▶ _SHORT PROBLEM A_
According to the court order, what is the petitioner an authorised dealer of?
▶ _SHORT PROBLEM B_
Copy the court order word for word, from "3 The brief" up to and including "short ‘the GST Act’).".

▶ _TEXT PROVIDED_
━━━

2025(07)LCX0355
Bhavani Tractor
Versus
Union of India
R/SPECIAL CIVIL APPLICATION NO. 13787 of 2024 decided on 10-07-2025
IN THE HIGH COURT OF GUJARAT AT AHMEDABAD
R/SPECIAL CIVIL APPLICATION NO. 13787 of 2024
M/S BHAVANI TRACTOR
Versus
UNION OF INDIA & ORS.
Appearance:
UCHIT N SHETH(7336) for the Petitioner(s) No. 1
DEEPAK N KHANCHANDANI(7781) for the Respondent(s) No. 1
MS HETVI H SANCHETI(5618) for the Respondent(s) No. 2,3
CORAM: HONOURABLE MR. JUSTICE BHARGAV D. KARIA
and
HONOURABLE MR. JUSTICE PRANAV TRIVEDI
Date : 10/07/2025
ORAL ORDER
(PER : HONOURABLE MR. JUSTICE BHARGAV D. KARIA)
1 Heard learned advocate Mr.Uchit Sheth for the petitioner and learned advocate Ms.Hetvi Sancheti for the respondents.
2 By this petition under Article 227 of the Constitution of India, the petitioner has prayed for the following reliefs:
“A This Hon’ble Court may be pleased to issue a writ of certiorari or writ in the nature of certiorari or any other appropriate writ or order quashing and setting aside impugned order dated 14.06.2024 (annexed at Annexure A) as well as order dated 20.10.2023 (annexed at Annexure J) as being wholly without jurisdiction, arbitrary and illegal;
B. This Hon’ble Court may be pleased to issue a writ of mandamus or writ in the nature of mandamus or any other appropriate writ or order directing the Respondents to forthwith refund the amount of penalty deposited under Section 74(5) of the GST Acts along with approprite interest on such refund;”
3 The brief facts of the case are as under:
3.1 The petitioner is an authorised dealer of Mahindra Tractors and is duly registered under the provisions of the Central / State Goods & Services Tax Act, 2017 (for short ‘the GST Act’).
3.2 It is the case of the petitioner that for the year 2019-20, there was outstanding tax liability of Rs.51,12,570/- and there was input tax credit available of higher amount and offset of such liability against input tax credit was pending to be made. Pursuant to the Audit of the records of the petitioner for the period from July 2017 to March 2020, a query memo was raised regarding the alleged outstanding liability on 21.12.2022 which was responded by the petitioner stating that it was only a technical error as input tax credit was very much available in the electronic credit ledger of the petitioner.
3.3 The petitioner, thereafter, filed Form GST DRC-03 dated 05.01.2023 under Sec.73(5) of the GST Act offsetting the input tax credit balance against the output tax liability. The petitioner also paid the principal amount of tax along with the penalty under Sec.74(5) of the GST Act to avoid the litigation as in view of the remark made by the Auditor, the tax under the GST Act was also payable by the petitioner in respect of the items shown in “other income” which was in nature of commission, sale of oil, spares, workshop income etc.

━━━

▶ _DATA SUPPLIED_
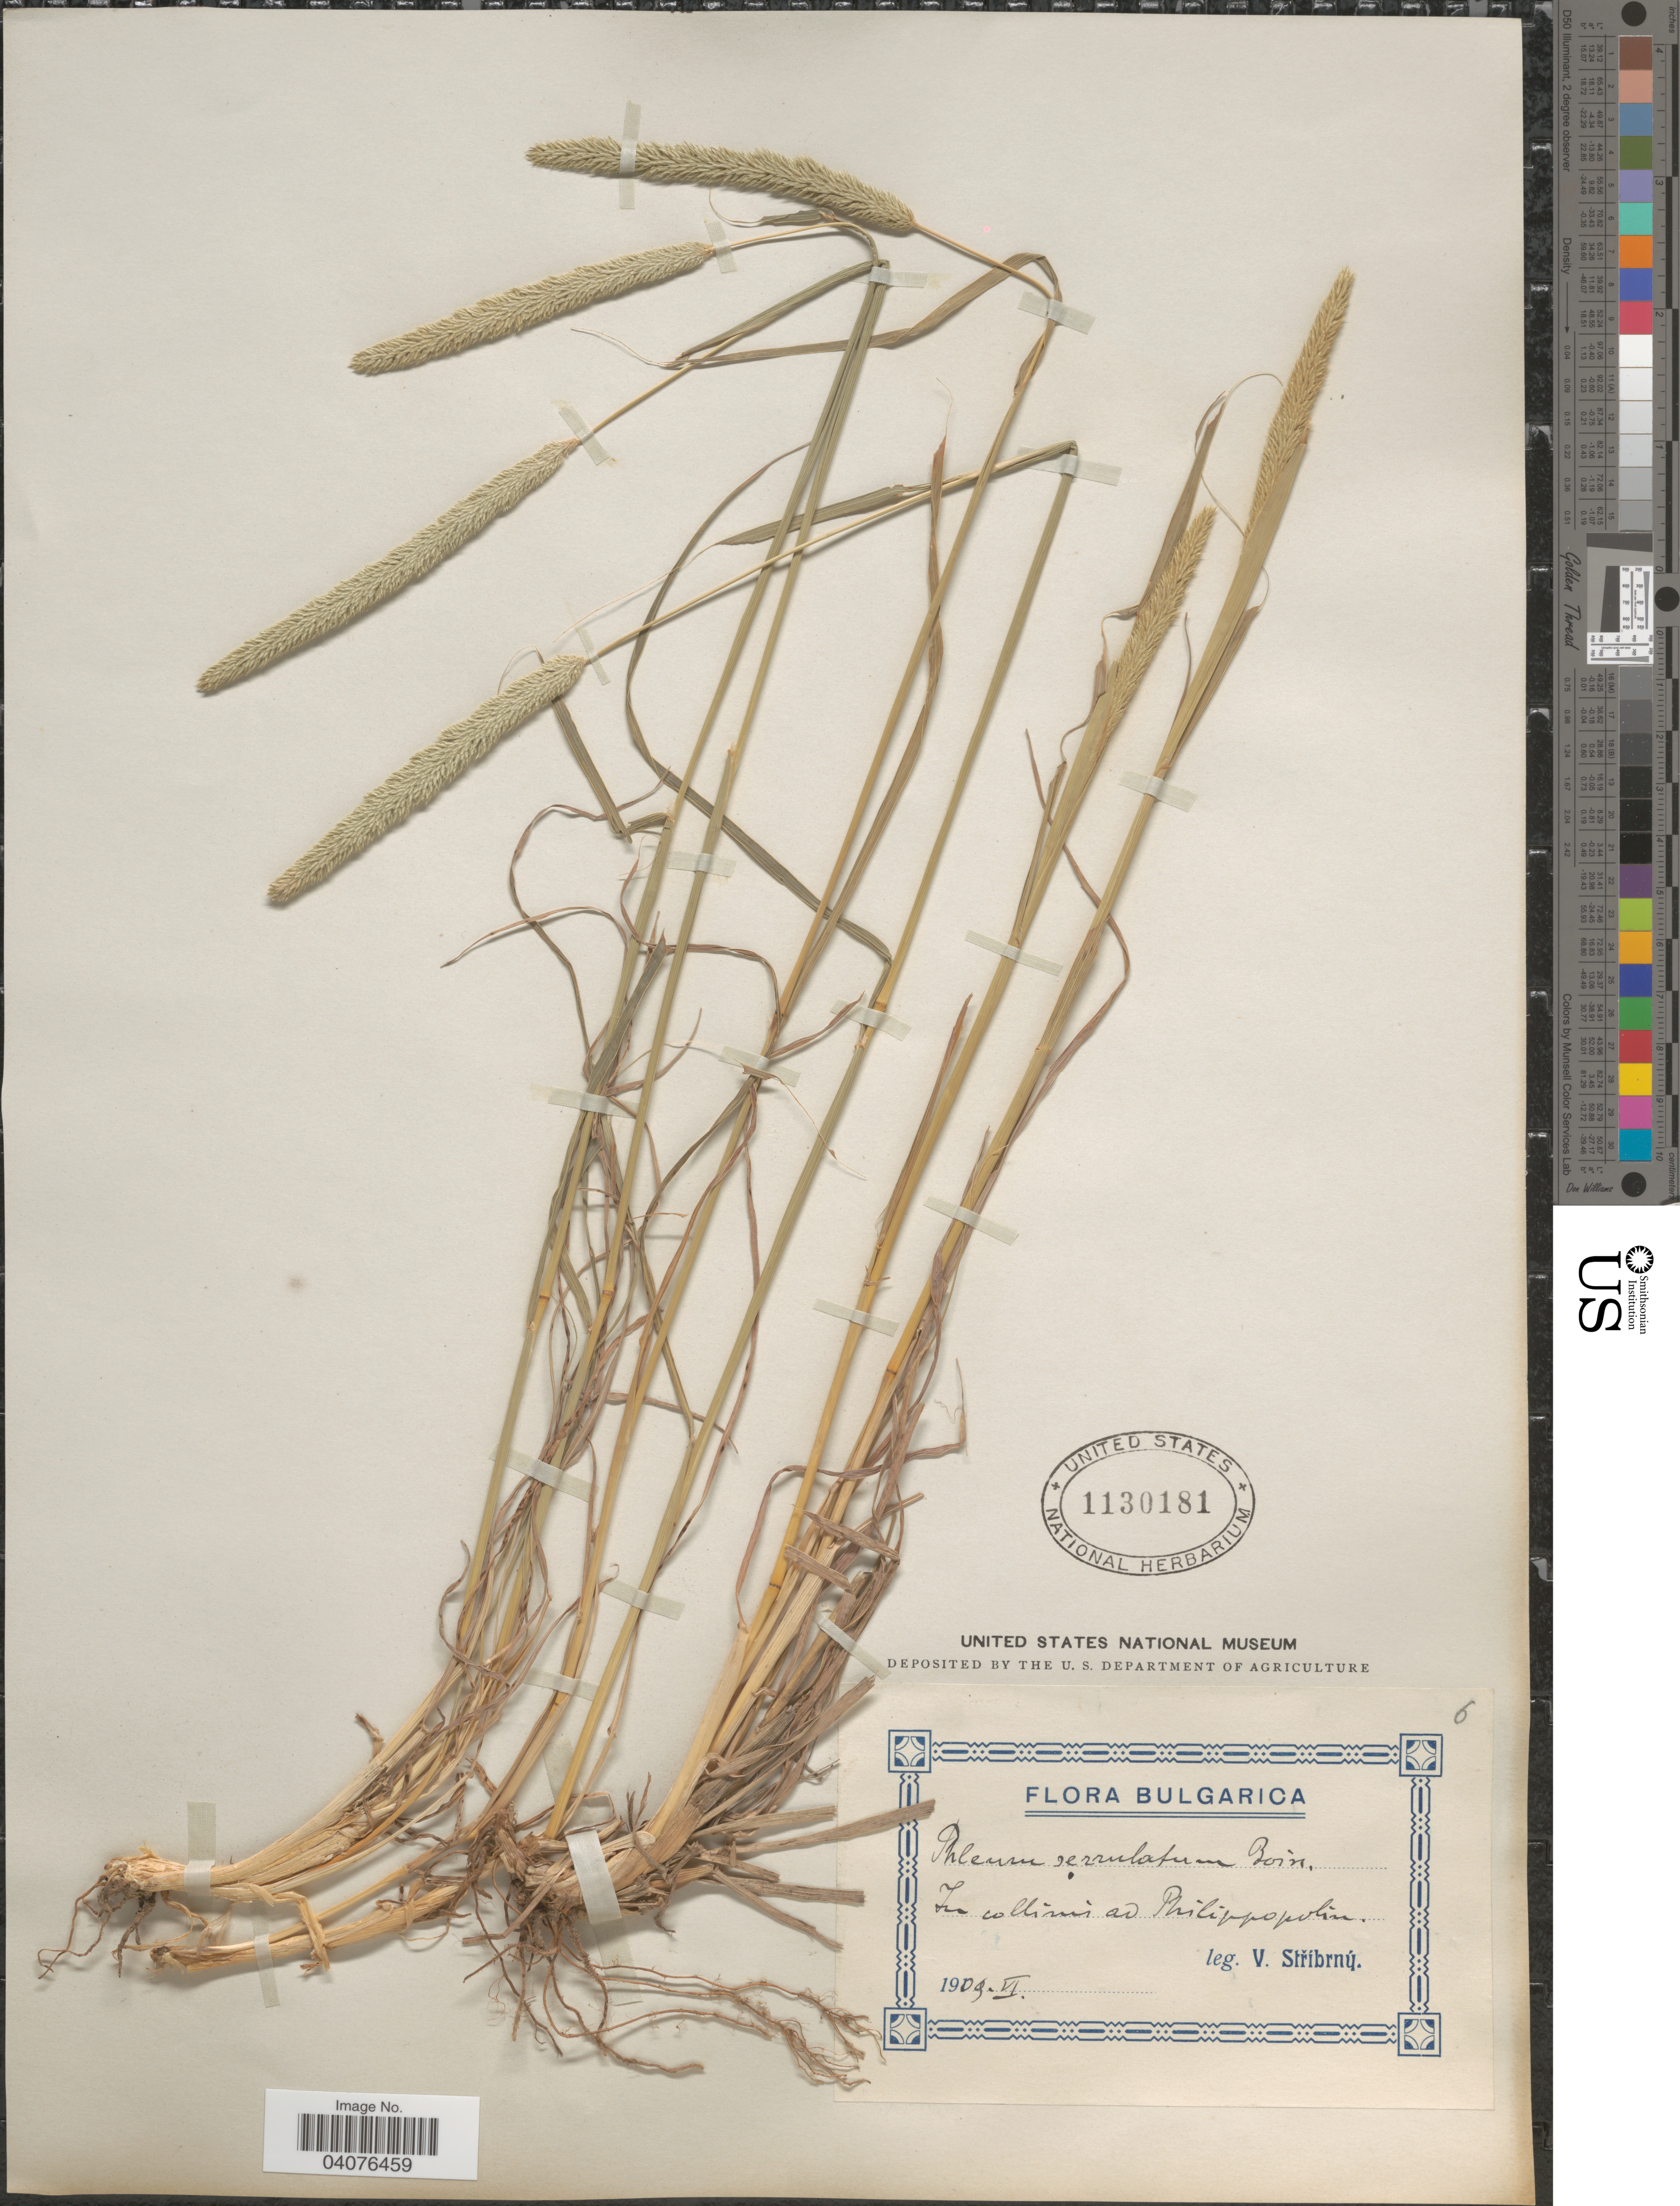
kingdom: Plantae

━━━

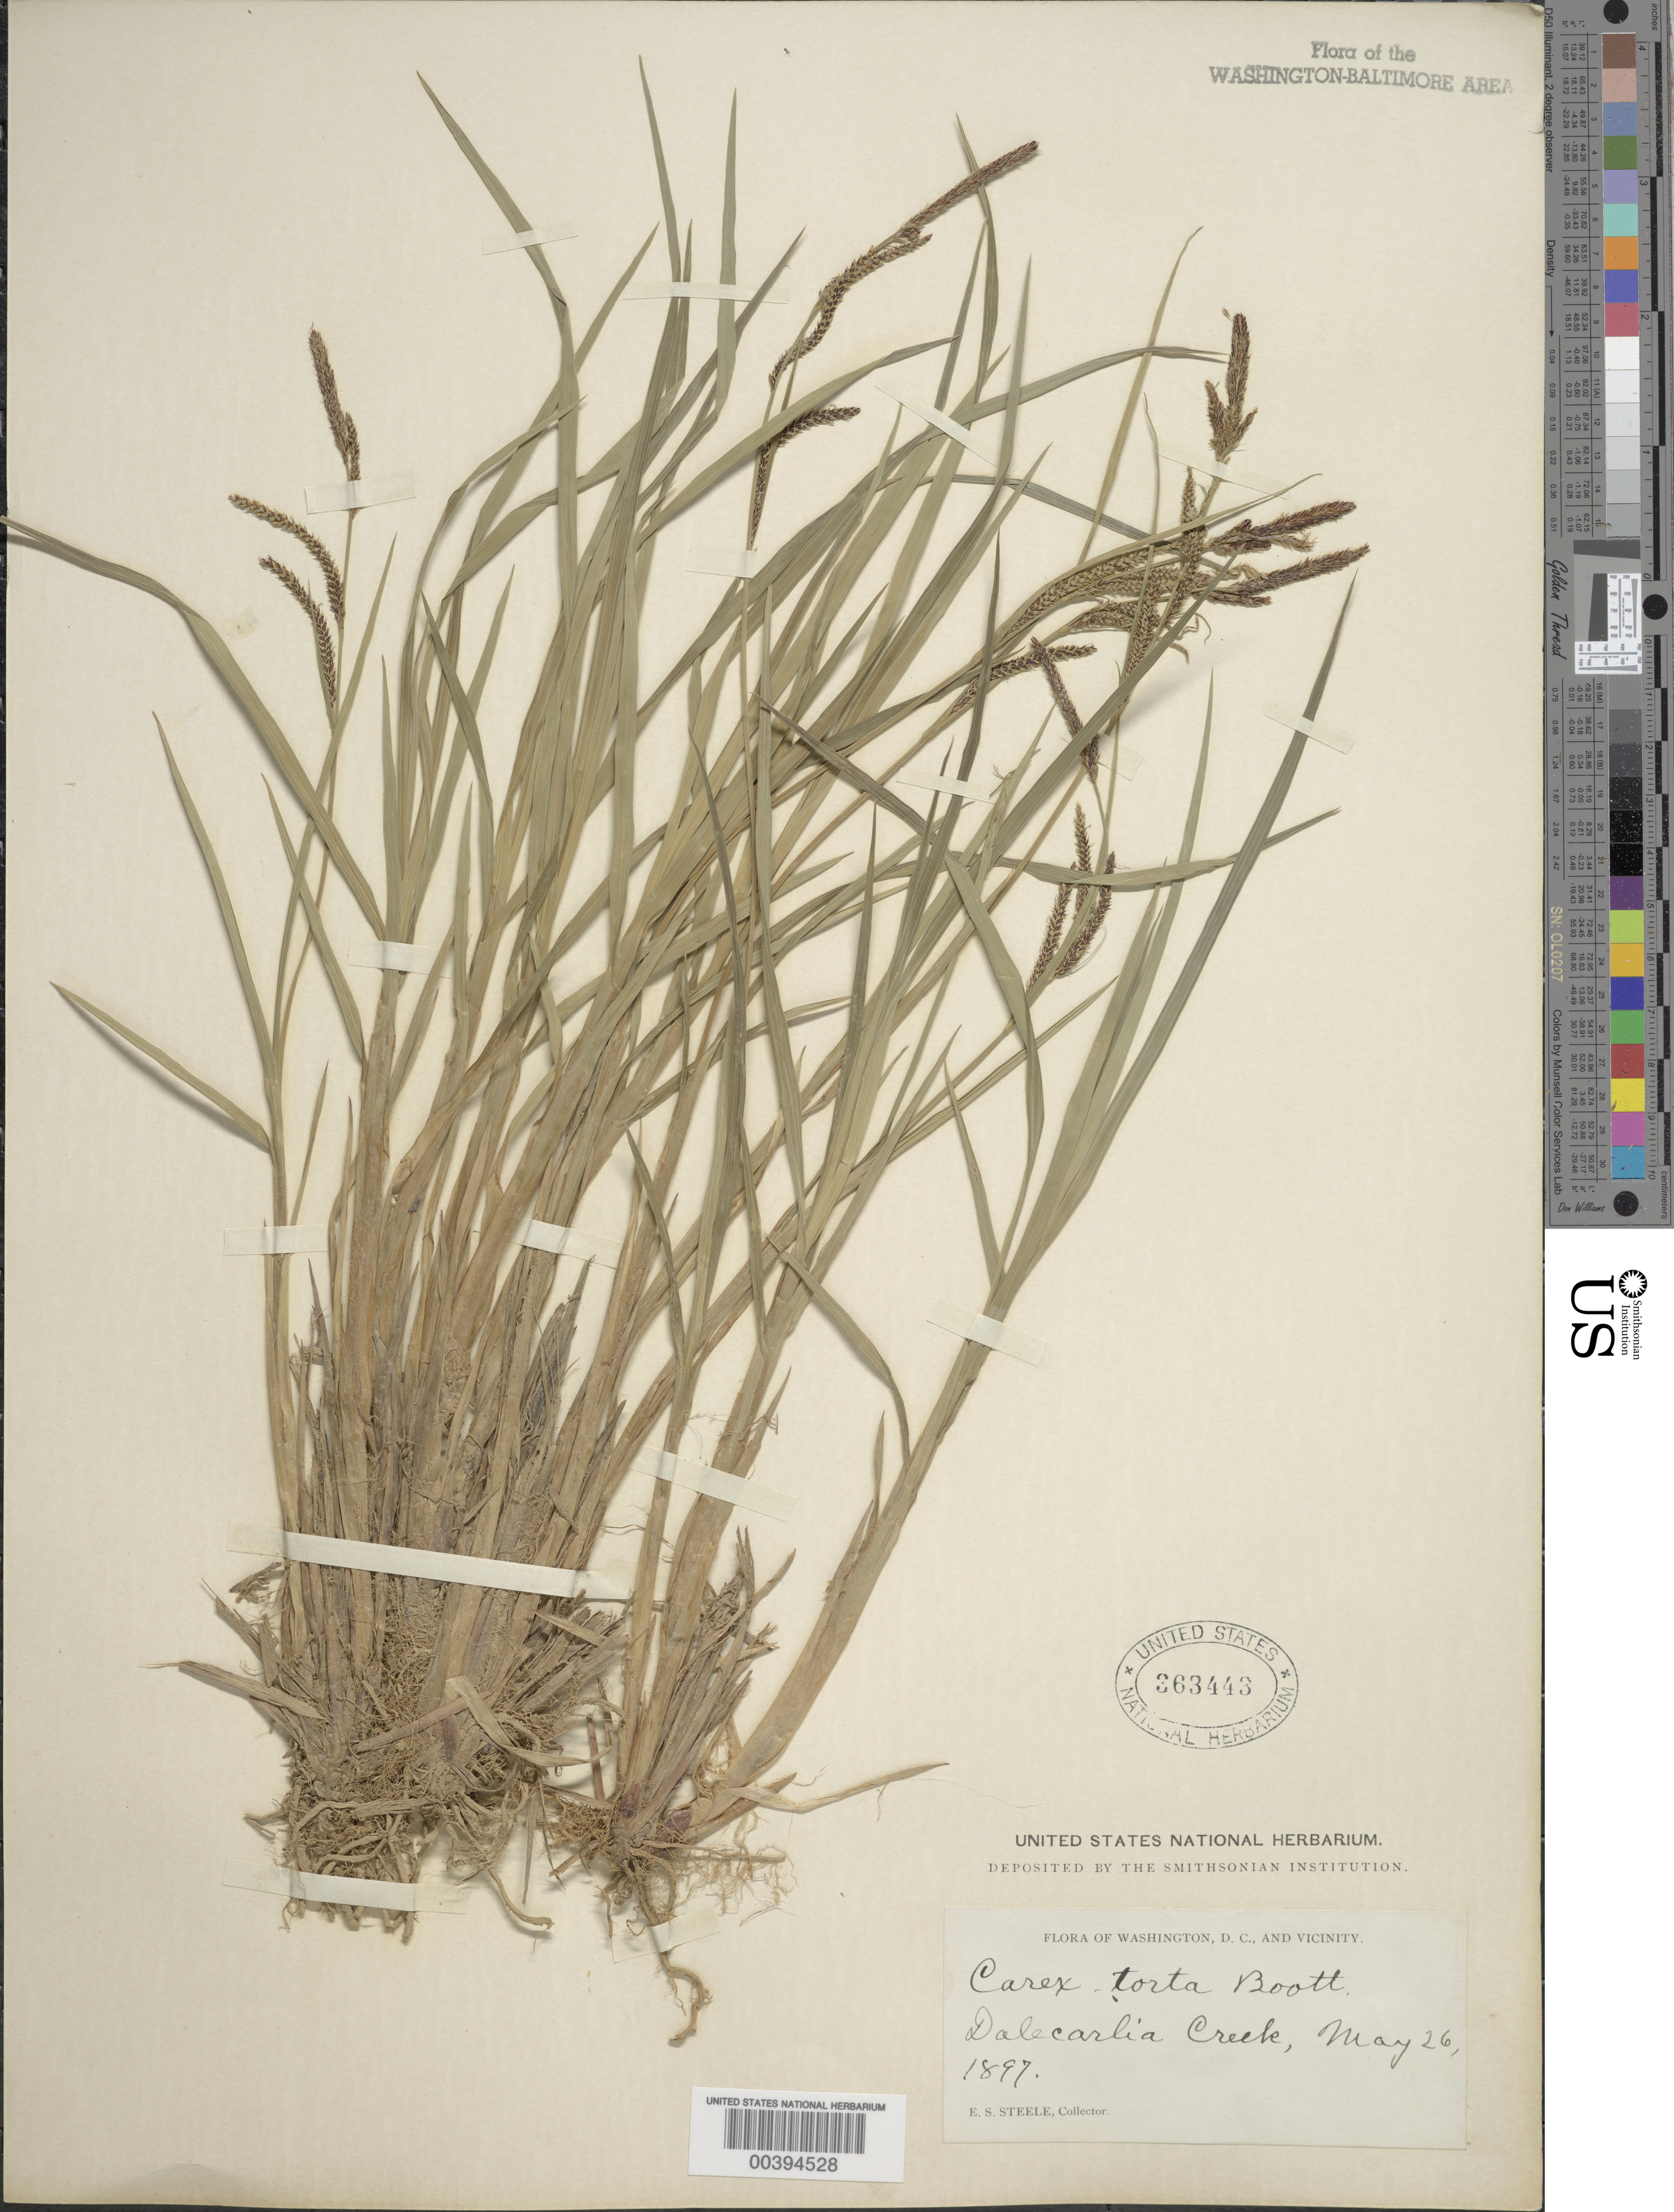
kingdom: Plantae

━━━

▶ _WRITTEN ANSWER A_
Mahindra Tractors.

▶ _WRITTEN ANSWER B_
3 The brief facts of the case are as under:
3.1 The petitioner is an authorised dealer of Mahindra Tractors and is duly registered under the provisions of the Central / State Goods & Services Tax Act, 2017 (for short ‘the GST Act’).